Theoretical Physics - From Outer Space to Plasma Oxford University

Prof Alexander Mietke discusses recent findings in this field that have linked chirality in living systems to the formation of a left-right body axis in organisms and to a new kind of elasticity that is found in crystals formed by starfish embryos. Chirality describes objects and features that are distinct from their mirror image, a property that can be found in many biological systems ranging from spiral patterns of seashells over helical swimming paths of sperm cells to the shape of our hands and feet. This is rather surprising, given that most organisms develop from a single, round cell which shows no obvious signs of chirality. The physics of chirality in biological systems is a research area within the modern field of living matter that aims to identify the physical principals that underlie how chirality emerges during organism development and how the chiral nature of biological materials contributes to their highly unconventional mechanical properties

Dr Adrien Hallou presents a new methodology called 'spatial mechano-transcriptomics', which allows the simultaneous measurement of the mechanical and transcriptional states of cells in a multicellular tissue at single cell resolution. Over the last 10 years, advances in microscopy and genome sequencing have revolutionised our understanding of how molecular programmes contained in the genome control cellular behaviours such as cell division, differentiation or death, and how these behaviours are influenced by biochemical and mechanical signals from the cell environment. In this talk, I will present a new methodology called 'spatial mechano-transcriptomics', which allows the simultaneous measurement of the mechanical and transcriptional states of cells in a multicellular tissue at single cell resolution. This new framework provides a generic scheme for exploring the interplay of biomolecular and mechanical cues in tissues in a variety of contexts, such as embryonic development, tissue homeostasis and regeneration, but also in diseases such as cancer.

Professor Julia Yeomans describes how mechanical models are being extended to incorporate the unique properties of living systems Epithelial tissues cover the outer surfaces of the body and line the body’s internal cavities. The motion of epithelial cells is key to many life processes: turnover of skin cells, embryogenesis, the spread of cancer and wound healing. Much remains to be understood about the ways in which cells interact and move together. I will describe how mechanical models are being extended to incorporate the unique properties of living systems.
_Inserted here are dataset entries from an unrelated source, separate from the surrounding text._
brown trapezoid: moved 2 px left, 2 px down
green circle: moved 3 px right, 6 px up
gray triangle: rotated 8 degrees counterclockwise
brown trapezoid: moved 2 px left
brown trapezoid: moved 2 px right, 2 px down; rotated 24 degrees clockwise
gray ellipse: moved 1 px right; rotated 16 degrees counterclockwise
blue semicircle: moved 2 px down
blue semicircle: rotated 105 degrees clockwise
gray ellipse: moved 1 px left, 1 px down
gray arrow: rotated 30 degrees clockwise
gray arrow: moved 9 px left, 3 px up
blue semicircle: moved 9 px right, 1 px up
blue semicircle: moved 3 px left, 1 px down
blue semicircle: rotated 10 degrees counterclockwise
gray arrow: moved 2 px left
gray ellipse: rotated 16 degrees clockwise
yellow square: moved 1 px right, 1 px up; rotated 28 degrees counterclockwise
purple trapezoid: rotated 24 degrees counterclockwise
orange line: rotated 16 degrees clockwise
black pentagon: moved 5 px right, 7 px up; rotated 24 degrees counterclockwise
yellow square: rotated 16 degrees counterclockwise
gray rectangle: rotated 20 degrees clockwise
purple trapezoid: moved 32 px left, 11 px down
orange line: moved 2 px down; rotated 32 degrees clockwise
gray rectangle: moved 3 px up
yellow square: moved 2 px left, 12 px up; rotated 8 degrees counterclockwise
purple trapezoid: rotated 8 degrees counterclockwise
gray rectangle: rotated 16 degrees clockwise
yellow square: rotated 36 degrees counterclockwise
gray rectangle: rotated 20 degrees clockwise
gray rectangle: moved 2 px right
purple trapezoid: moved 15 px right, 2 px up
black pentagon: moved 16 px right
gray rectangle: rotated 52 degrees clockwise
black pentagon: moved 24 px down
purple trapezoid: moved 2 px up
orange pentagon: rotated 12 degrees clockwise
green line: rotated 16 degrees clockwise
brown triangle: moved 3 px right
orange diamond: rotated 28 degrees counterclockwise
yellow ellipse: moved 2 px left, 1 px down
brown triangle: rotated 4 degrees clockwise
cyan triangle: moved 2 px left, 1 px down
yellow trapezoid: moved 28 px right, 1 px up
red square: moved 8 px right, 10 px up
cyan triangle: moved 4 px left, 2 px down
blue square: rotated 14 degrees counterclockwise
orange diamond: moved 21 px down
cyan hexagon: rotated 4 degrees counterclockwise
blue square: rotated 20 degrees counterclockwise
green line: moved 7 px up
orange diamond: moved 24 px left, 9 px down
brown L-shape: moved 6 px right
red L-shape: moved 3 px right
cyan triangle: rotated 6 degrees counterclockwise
In this talk, Benedikt Placke introduces QEC and explains how the unique interplay between the classical and the quantum world enables us to efficiently correct errors effecting such systems. Quantum computing is a new model of computation that holds the promise of significantly improved performance over classical computing for some problems of interest. However, by its very nature quantum computers are sensitive to disturbance by external noise, most likely necessitating the use quantum error correction (QEC) for useful application.

Furthermore, Benedikt Placke comments on the deep connection between QEC and questions in condensed matter physics.

In this talk Alessio Lerose discusses the seminal idea of simulating Nature via a controllable quantum system rather than a classical computer. He discusses recent advances that brought us closer to the ultimate goal of a universal quantum simulator. Since their birth computers proved invaluable tools for physics research. Quantum mechanics, however, fundamentally challenges the possibility for computers to simulate dynamics of matter. In fact, solving the quantum-mechanical law of motion requires to account for contributions of all possible joint configuration histories of all constituents of a system: a task that quickly becomes unbearable for any imaginable computer. Our understanding of complex phenomena involving important quantum-mechanical effects, such as chemical reactions, high-temperature superconducting materials, as well as the primordial universe evolution, is obstructed by this fundamental technological limitation.

Jasmine Brewer covers recent progress on studying the properties of the quark-gluon plasma, and describe how we can capitalize on lessons learned from high-energy physics to provide new insights on this novel material. Quarks and gluons are the fundamental constituents of all matter in the universe, but they have the unique property that they are always confined inside hadrons. The only situation in which quarks and gluons are deconfined is in extremely high-energy collisions of heavy nuclei, where the temperature is so high that nuclei “melt” into a new phase of matter called the quark-gluon plasma. This exotic state of matter provides a gateway to study the rich many-body physics of free quarks and gluons, including their rapid thermalization to form the most perfect liquid ever observed.